Our exit from the prison was as speedy as our entrance. Familiar faces, faces from the past, opened the van doors at various stages of our journey and nodded in recognition - so much unspoken.

Shortly afterwards the turnstile clanked behind us as we walked free from the prison, stepped into our car and sped homewards.

It was a strange sensation. Crossing into two very different worlds yet doing so with a minimum of hassle. Two worlds that I'm very familiar with and yet have their own very different concepts of time and space, priorities, needs and wants.

I feel privileged. Privileged that I was able once again to experience the inside of the H Blocks yet under much more favourable circumstances. Knowing you can walk free from it makes its walls and fortifications so much less solid, much less impressive, much more temporary. Yet for so many years those same walls held such foreboding for prisoners and families alike, symbolising heartache, pain, torture, brutality, loneliness, starvation and death.

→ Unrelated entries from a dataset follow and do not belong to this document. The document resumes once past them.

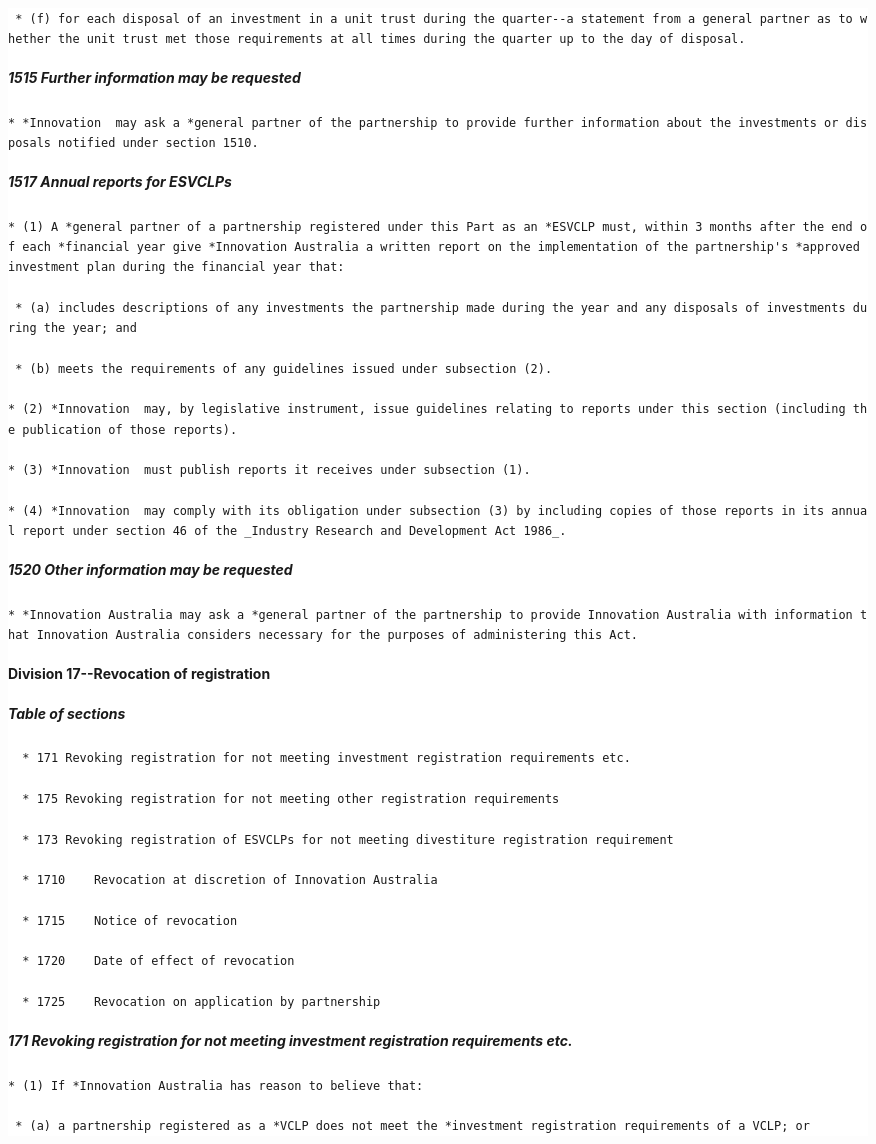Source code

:      * (f) for each disposal of an investment in a unit trust during the quarter--a statement from a general partner as to whether the unit trust met those requirements at all times during the quarter up to the day of disposal.

##### 1515  Further information may be requested

    * *Innovation  may ask a *general partner of the partnership to provide further information about the investments or disposals notified under section 1510.

##### 1517  Annual reports for ESVCLPs

    * (1) A *general partner of a partnership registered under this Part as an *ESVCLP must, within 3 months after the end of each *financial year give *Innovation Australia a written report on the implementation of the partnership's *approved investment plan during the financial year that:

     * (a) includes descriptions of any investments the partnership made during the year and any disposals of investments during the year; and

     * (b) meets the requirements of any guidelines issued under subsection (2).

    * (2) *Innovation  may, by legislative instrument, issue guidelines relating to reports under this section (including the publication of those reports).

    * (3) *Innovation  must publish reports it receives under subsection (1).

    * (4) *Innovation  may comply with its obligation under subsection (3) by including copies of those reports in its annual report under section 46 of the _Industry Research and Development Act 1986_.

##### 1520  Other information may be requested

    * *Innovation Australia may ask a *general partner of the partnership to provide Innovation Australia with information that Innovation Australia considers necessary for the purposes of administering this Act.

#### Division 17--Revocation of registration

##### Table of sections

      * 171	Revoking registration for not meeting investment registration requirements etc.

      * 175	Revoking registration for not meeting other registration requirements

      * 173	Revoking registration of ESVCLPs for not meeting divestiture registration requirement

      * 1710	Revocation at discretion of Innovation Australia

      * 1715	Notice of revocation

      * 1720	Date of effect of revocation

      * 1725	Revocation on application by partnership

##### 171  Revoking registration for not meeting investment registration requirements etc.

    * (1) If *Innovation Australia has reason to believe that:

     * (a) a partnership registered as a *VCLP does not meet the *investment registration requirements of a VCLP; or
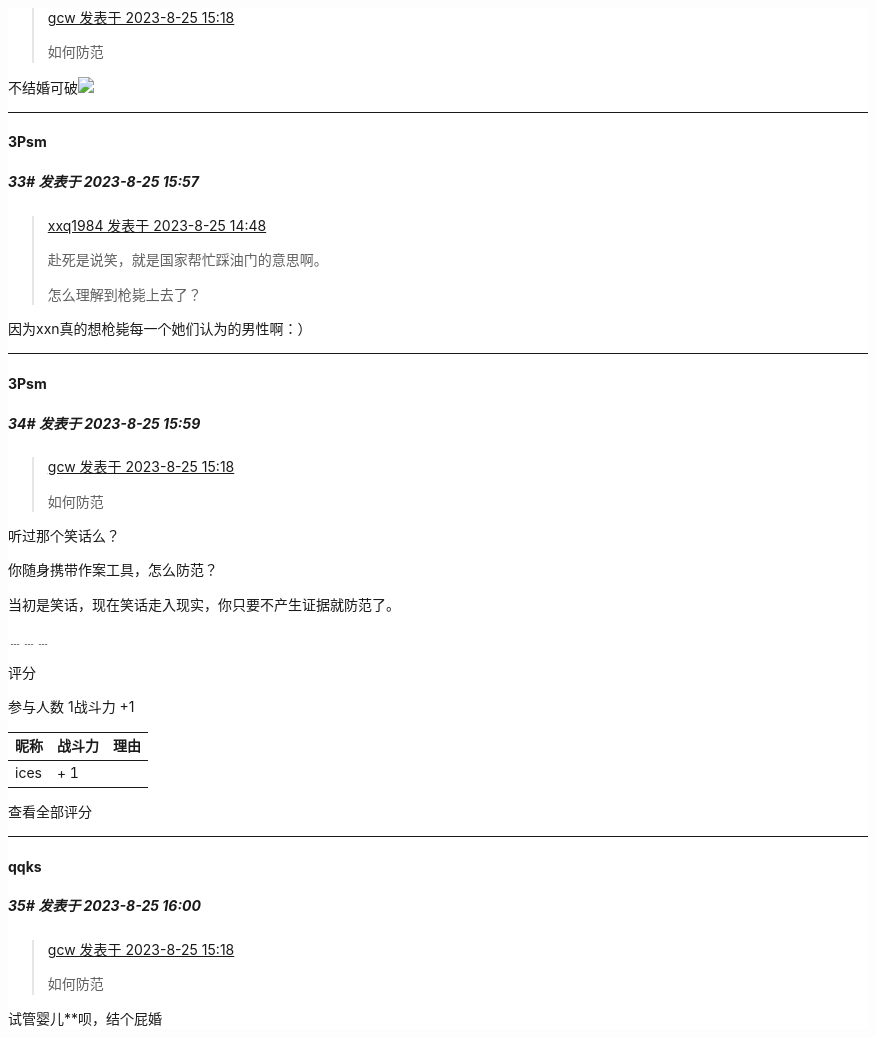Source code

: <blockquote><a href="httphttps://bbs.saraba1st.com/2b/forum.php?mod=redirect&amp;goto=findpost&amp;pid=62161539&amp;ptid=2149879" target="_blank">gcw 发表于 2023-8-25 15:18</a>

如何防范</blockquote>
不结婚可破<img src="https://static.saraba1st.com/image/smiley/face2017/049.png" referrerpolicy="no-referrer">

*****

####  3Psm  
##### 33#       发表于 2023-8-25 15:57

<blockquote><a href="httphttps://bbs.saraba1st.com/2b/forum.php?mod=redirect&amp;goto=findpost&amp;pid=62161111&amp;ptid=2149879" target="_blank">xxq1984 发表于 2023-8-25 14:48</a>

赴死是说笑，就是国家帮忙踩油门的意思啊。

怎么理解到枪毙上去了？</blockquote>
因为xxn真的想枪毙每一个她们认为的男性啊：）

*****

####  3Psm  
##### 34#       发表于 2023-8-25 15:59

<blockquote><a href="httphttps://bbs.saraba1st.com/2b/forum.php?mod=redirect&amp;goto=findpost&amp;pid=62161539&amp;ptid=2149879" target="_blank">gcw 发表于 2023-8-25 15:18</a>

如何防范</blockquote>
听过那个笑话么？

你随身携带作案工具，怎么防范？

当初是笑话，现在笑话走入现实，你只要不产生证据就防范了。

﹍﹍﹍

评分

 参与人数 1战斗力 +1

|昵称|战斗力|理由|
|----|---|---|
| ices| + 1||

查看全部评分

*****

####  qqks  
##### 35#       发表于 2023-8-25 16:00

<blockquote><a href="httphttps://bbs.saraba1st.com/2b/forum.php?mod=redirect&amp;goto=findpost&amp;pid=62161539&amp;ptid=2149879" target="_blank">gcw 发表于 2023-8-25 15:18</a>

如何防范</blockquote>
试管婴儿**呗，结个屁婚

I was privileged and it is a privilege that must be extended to other ex-prisoners. They too must be given a chance to once again walk through Long Kesh, be it the H Blocks or the Cages. And not only them but their families too and the public in general. Only by doing so will we be truly able to deal with that period in our lives. Only then will we be truly able to move on in our respective journeys. Long Kesh should remain. It should remain as a symbol to future generations of the futility of attempting to deny the legitimacy of Irish republicanism and of the courage, humanity and dignity of a risen people.